Dahlan Iskan: Ayo Buka-Bukaan Jurnalis dan Advokat

Dahlan Iskan: Ayo Buka-Bukaan Jurnalis dan Advokat

DAHLAN ISKAN memberikan motivasi di depan jurnalis dan advokat saat Buka Puasa Bersama Advokat dan Jurnalis di Graha Mahameru, Senin, 16 Maret 2026.-Noor Arief-

HARIAN DISWAY - Kita perlu sesekali buka-bukaan antara jurnalis dan advokat. Mana yang lebih brengsek. Kalimat itu diucapkan Dahlan Iskan, founder Harian Disway dalam acara Buka Puasa Bersama advokat dan jurnalis, Senin, 16 Maret 2026 di Graha Mahameru, Jalan Raya Jemursari. Acara tersebut digelar oleh Peradi Surabaya

Kalimat itu sebagai pembuka motivasi dari Begawan media saat diminta naik panggung.
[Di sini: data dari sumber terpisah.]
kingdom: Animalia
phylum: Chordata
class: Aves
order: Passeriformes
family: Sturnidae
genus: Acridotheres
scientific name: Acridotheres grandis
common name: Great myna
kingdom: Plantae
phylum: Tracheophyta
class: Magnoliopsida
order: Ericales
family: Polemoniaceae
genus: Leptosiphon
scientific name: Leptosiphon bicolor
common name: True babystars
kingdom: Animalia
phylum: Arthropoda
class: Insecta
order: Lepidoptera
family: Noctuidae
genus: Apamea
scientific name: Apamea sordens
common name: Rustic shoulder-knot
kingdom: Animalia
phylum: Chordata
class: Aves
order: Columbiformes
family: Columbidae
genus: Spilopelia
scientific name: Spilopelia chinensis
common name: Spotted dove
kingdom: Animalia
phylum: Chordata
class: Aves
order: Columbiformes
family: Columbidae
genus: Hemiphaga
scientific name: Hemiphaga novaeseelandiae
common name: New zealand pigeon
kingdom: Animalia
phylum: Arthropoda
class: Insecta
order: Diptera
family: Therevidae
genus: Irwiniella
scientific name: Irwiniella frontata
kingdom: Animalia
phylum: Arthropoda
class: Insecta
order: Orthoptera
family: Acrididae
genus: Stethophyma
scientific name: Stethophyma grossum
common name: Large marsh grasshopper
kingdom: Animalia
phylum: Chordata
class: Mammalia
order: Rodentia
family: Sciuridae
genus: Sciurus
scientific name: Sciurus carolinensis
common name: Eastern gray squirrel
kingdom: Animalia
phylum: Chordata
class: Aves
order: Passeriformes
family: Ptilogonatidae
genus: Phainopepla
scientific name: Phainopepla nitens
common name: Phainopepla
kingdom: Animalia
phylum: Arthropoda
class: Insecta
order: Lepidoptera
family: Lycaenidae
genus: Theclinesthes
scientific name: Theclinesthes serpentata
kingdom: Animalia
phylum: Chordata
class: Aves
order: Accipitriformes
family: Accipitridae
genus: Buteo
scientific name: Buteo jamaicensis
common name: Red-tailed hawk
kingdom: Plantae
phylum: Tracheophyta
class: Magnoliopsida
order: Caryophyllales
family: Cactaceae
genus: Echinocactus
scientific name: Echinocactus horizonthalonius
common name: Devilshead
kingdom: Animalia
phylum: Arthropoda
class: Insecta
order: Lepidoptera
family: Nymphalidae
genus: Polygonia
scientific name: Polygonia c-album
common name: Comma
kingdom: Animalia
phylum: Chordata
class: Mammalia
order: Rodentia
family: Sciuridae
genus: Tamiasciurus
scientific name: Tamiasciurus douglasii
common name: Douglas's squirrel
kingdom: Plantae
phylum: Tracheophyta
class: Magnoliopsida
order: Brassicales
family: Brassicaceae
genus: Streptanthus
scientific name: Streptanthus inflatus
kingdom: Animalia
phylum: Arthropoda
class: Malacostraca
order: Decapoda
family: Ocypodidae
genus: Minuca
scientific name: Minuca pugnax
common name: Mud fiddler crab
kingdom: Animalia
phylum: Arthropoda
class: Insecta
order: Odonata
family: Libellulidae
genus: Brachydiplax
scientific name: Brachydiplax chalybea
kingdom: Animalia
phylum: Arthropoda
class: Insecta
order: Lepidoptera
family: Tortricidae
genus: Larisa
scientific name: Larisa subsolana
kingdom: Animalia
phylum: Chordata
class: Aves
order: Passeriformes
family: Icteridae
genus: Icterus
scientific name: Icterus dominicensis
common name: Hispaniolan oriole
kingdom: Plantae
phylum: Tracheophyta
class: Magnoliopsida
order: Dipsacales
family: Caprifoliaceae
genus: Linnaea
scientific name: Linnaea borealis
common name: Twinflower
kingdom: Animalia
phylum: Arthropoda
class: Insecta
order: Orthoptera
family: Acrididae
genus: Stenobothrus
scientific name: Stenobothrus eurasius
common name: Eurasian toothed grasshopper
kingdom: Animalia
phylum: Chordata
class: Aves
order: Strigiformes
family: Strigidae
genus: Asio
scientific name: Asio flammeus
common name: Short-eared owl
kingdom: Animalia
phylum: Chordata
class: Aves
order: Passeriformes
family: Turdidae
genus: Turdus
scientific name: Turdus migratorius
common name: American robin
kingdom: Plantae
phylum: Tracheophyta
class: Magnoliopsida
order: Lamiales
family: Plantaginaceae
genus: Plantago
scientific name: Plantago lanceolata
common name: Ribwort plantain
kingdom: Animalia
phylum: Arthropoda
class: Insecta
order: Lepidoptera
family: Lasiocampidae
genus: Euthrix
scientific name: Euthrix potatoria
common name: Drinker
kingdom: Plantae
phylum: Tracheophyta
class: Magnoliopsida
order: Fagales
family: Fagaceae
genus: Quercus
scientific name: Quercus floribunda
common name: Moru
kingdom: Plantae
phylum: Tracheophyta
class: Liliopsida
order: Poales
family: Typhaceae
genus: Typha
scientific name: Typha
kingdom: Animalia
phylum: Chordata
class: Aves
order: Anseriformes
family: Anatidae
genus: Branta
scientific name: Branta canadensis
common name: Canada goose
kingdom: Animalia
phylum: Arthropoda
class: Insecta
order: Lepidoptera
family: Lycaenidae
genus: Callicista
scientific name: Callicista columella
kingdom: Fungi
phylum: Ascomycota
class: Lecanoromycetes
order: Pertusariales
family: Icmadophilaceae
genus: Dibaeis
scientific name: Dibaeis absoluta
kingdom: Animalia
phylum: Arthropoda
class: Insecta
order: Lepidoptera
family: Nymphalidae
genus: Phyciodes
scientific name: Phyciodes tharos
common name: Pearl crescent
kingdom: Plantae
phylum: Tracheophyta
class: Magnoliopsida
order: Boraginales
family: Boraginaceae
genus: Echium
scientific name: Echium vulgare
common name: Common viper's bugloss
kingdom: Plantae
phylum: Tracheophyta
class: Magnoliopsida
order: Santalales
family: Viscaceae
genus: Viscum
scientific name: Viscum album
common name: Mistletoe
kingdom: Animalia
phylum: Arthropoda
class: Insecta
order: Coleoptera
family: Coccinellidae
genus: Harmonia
Menurut Dahlan, sesekali harus diadakan agenda buka-bukaan dengan acuan kepatuhan pada profesi. Ada tiga hal yang menjadi pembeda antara pekerjaan dan profesi. Yaitu bekerja untuk kepentingan umum, hak otomoni untuk melakukan atau tidak melakukan, serta punya kode etik.

“Kita bandingkan mana yang lebih membela kepentingan umum antara jurnalis dan advokat. Mana yang lebih punya hak otomoni, serta mana yang lebih tidak taat pada kode etik,” kata Dahlan.

Dahlan menitikberatkan pada penguasaa hukum. Baik kepada jurnalis maupun kepada advokat. Menurutnya, semua wartawan wajib ngepos di pengadilan. Tujuannya agar sang jurnalis menyelami masalah hukum, perlu tahu masalah hukum secara riil di lapangan.

BACA JUGA:MoU Unesa-Harian Disway, Dahlan Iskan Berharap Unesa Hasilkan Banyak Riset

BACA JUGA:Komunitas Senam Dahlan Iskan Buka Bersama Lontong Cap Go Meh: Bergerak, Bekerja, dan Tetap Sehat

Hal yang sama juga selalu dikatakan Dahlan bila berhadapan dengan mahasiswa jurusan hukum. Menurutnya, yang paling penting dilakukan mahasiswa hukum adalah magang. Sehingga dia tidak hanya pintar materi melainkan berhadapan langsung dengan masalah hukum.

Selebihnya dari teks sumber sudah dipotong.